Grandma and her kids, 2008
Others were the recipient of her kindness, too. Every Christmas, she’d put together baggies of homemade cookies for the Arrowhead water delivery man, the postal carrier, the men who picked up her garbage. At her celebration of life last weekend, I met her next door neighbors, who moved in last year from out-of-state. They told me that Grandma had come over and said she wanted to host a coffee for them, so they could get to know the neighbors. “We were so touched,” said the wife. “No one does that kind of thing anymore, but your grandmother did.” At age ninety-six, she was still spreading the welcome in the way she knew best: with homemade cookies and an open door.
And Grandma had a great sense of humor too. She was a huge fan of the Martha Stewart show years ago and watched it religiously. When Martha was arrested for insider trading, Grandma was indignant. She proudly wore an apron my uncle had bought her: FREE MARTHA it said on the front. Seeing that slogan on my gray-haired eighty-something grandmother was a sight that will always make me smile.
But though Grandma was so many things to so many people, she was the most modest person you can imagine. And I’ve been thinking about how she represented the polar opposite of the selfie culture of today, in which we put ourselves out there constantly, hungry for recognition and approval and likes. Grandma didn’t need recognition and approval and likes. The doing of a thing was its own reward. She lived quietly, happy with her home and garden and family. She didn’t need or want anything more. It strikes me that this is an increasingly rare quality.
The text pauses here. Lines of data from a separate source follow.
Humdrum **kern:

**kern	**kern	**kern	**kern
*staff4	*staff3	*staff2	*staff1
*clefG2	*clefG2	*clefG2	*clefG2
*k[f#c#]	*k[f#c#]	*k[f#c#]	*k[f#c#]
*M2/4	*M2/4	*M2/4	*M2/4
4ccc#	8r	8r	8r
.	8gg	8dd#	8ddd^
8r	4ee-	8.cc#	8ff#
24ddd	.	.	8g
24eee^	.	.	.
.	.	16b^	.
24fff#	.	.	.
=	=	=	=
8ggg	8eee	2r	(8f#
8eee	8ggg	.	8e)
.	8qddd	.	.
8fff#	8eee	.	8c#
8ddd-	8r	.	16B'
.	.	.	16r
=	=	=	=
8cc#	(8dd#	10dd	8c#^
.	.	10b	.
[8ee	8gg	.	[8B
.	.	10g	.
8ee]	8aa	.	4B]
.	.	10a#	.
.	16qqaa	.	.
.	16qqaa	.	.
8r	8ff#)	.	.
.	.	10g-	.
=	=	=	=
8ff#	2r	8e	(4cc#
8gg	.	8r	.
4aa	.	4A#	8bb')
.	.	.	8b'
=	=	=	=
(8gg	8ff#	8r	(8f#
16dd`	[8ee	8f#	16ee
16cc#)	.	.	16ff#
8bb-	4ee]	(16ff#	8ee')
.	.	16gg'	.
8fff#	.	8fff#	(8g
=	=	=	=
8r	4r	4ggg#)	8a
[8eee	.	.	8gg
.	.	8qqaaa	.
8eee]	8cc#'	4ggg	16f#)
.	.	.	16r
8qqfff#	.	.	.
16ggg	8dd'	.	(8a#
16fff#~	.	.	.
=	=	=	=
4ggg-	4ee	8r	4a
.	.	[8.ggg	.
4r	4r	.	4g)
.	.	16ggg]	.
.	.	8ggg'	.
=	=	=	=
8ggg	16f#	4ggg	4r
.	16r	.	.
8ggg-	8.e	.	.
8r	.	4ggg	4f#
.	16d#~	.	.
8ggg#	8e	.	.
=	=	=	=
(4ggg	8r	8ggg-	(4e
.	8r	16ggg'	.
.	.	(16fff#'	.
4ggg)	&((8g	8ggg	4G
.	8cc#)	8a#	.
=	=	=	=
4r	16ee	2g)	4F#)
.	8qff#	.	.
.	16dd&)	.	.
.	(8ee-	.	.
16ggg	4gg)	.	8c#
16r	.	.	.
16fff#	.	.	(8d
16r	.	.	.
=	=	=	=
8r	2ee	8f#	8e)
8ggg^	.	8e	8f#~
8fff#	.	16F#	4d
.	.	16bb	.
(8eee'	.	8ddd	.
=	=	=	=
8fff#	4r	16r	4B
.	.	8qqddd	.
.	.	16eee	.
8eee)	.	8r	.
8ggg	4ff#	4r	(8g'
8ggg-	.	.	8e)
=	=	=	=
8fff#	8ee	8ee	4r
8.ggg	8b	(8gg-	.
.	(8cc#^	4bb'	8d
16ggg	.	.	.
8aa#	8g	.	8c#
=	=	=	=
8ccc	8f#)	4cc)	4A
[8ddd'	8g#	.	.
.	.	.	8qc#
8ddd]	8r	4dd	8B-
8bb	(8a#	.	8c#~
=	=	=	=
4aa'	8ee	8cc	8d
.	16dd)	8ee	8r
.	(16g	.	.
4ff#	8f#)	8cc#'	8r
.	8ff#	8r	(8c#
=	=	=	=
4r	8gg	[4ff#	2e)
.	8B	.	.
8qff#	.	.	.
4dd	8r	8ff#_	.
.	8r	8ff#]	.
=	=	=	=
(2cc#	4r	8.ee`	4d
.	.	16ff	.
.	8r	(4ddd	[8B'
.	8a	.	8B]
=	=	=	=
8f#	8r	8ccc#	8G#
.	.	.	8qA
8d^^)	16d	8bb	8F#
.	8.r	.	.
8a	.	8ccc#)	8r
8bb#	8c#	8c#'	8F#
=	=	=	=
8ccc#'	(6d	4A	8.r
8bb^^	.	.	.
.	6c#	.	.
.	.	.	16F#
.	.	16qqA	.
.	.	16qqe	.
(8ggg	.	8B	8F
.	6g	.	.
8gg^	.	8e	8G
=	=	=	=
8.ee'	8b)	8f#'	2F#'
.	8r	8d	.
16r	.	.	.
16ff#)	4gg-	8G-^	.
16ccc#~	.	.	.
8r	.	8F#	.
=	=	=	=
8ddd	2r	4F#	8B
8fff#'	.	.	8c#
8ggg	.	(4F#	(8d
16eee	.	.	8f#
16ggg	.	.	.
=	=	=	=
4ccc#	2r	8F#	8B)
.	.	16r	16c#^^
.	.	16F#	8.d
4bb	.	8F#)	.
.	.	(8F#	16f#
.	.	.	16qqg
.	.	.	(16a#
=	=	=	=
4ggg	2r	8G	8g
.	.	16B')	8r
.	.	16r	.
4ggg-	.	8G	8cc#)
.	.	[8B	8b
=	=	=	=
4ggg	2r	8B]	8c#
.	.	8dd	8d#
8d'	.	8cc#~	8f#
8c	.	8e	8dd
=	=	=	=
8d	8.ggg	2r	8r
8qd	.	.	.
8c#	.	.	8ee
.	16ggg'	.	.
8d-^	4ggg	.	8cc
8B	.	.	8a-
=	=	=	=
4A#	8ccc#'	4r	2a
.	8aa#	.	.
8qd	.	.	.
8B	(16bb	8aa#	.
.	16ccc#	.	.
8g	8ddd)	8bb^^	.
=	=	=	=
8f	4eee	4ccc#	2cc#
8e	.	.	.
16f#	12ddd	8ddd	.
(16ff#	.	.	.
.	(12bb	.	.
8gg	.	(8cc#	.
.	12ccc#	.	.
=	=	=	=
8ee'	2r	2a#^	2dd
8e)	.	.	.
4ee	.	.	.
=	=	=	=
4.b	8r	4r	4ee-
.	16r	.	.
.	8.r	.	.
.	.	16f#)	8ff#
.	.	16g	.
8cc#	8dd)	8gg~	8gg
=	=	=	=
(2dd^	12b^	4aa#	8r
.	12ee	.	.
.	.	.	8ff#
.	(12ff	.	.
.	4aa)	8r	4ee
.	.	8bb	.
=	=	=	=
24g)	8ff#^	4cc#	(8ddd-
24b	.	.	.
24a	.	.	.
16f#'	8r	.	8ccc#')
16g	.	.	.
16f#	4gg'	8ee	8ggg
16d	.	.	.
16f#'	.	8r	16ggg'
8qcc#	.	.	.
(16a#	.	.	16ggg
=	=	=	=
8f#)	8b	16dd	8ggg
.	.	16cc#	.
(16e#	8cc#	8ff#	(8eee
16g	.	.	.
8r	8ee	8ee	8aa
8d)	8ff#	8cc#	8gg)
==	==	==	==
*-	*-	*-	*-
Moving into her new house, 1961
To see everyone who gathered last weekend was quite something. More than eighty-five people came to her home, the small happy home in which she lived for fifty-five years, the home in which she died. We shared food and stories and memories and laughs and tears. And Grandma’s spirit was so very much there; alive, actually, in all the people who were shaped by her example and absorbed the lessons she quietly taught.
So no: she didn’t make a lot of money or have an impressive degree or a long resume. But she did make a home that, for decades, has been a place of peace and welcome. She had four children whose devotion to her knew no bounds and grandchildren and great-grandchildren who loved her more than they could put into words. And in a changing world where image is often valued over substance, she showed everyone the power of quiet dignity and concrete acts of kindness, done simply because they are the right thing to do.
I love you, Grandma. Thank you.

On Grandma’s fridge, in her writing: “When God measures a man he puts the tape around the heart — not the head.”